CIO : Du coup, quels sont vos projets et enjeux pour les années à venir ?
Paul Cohen-Scali : Pour améliorer nos services aux mandants, collecter mieux et répartir plus vite, nous avons trois axes principaux.
Tout d'abord, au niveau des effectifs. La DSI de la Sacem, aujourd'hui, est composée d'une centaine de collaborateurs internes et d'environ deux cents externes. Notre but est d'embaucher en interne une trentaine de collaborateurs par an sur trois ans afin que, à terme, les proportions soient inversées : une centaine de prestataires et deux cents internes. Il s'agit en fait d'acquérir les compétences internes pour affronter l'avenir (le cloud, la data, l'IA...).
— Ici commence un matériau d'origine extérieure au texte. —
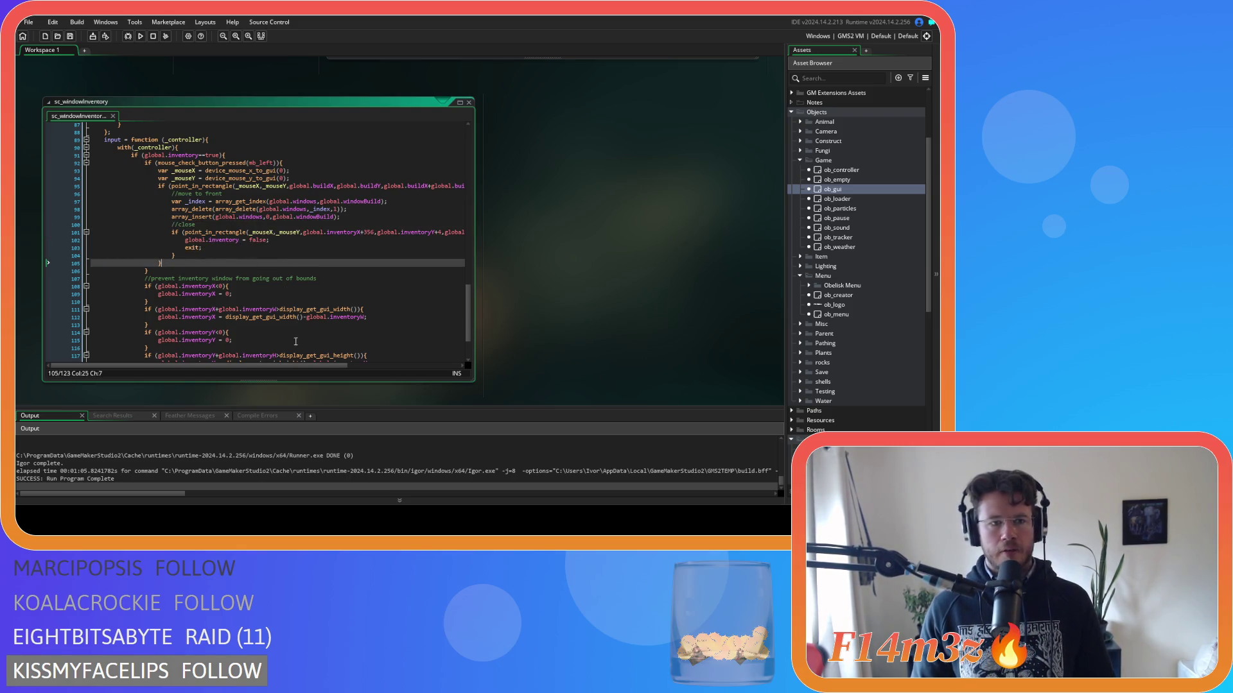
pyautogui.moveTo(287, 366); pyautogui.dragTo(327, 366)
pyautogui.doubleClick(287, 232)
Cent postes, il faut être conscient que c'est la plus grosse campagne de recrutement de l'histoire de la Sacem. Et elle concerne l'informatique.
Deuxième point, les process. Il s'agit de transformer la DSI et d'inclure celle-ci dans la transformation plus globale de la Sacem. Pour adopter l'agilité à l'échelle, il faut revoir nos modes de fonctionnement et mettre en oeuvre de nouveaux rôles et compétences (product owners...) et nous revenons au premier point.
Enfin, il nous faut préparer l'avenir. Bien sûr, il nous faudrait arriver à supprimer le mainframe et basculer une partie de notre SI historique dans le cloud. Il s'agit aussi de continuer à faire évoluer URights en gardant ses coûts sous contrôle. Pour terminer, il s'agit de baisser les coûts en simplifiant le SI, un peu trop modulaire et pas assez harmonisé.
Nous avons quelques projets clés sur l'espace sociétaires en ligne pour qu'ils comprennent toujours mieux comment leurs oeuvres sont utilisées ainsi que sur la documentation de la répartition. Nous travaillons aussi pour mieux structurer les relations avec nos sociétaires pour améliorer leur satisfaction.
Globalement, nous pouvons dire que notre axe prioritaire est le service.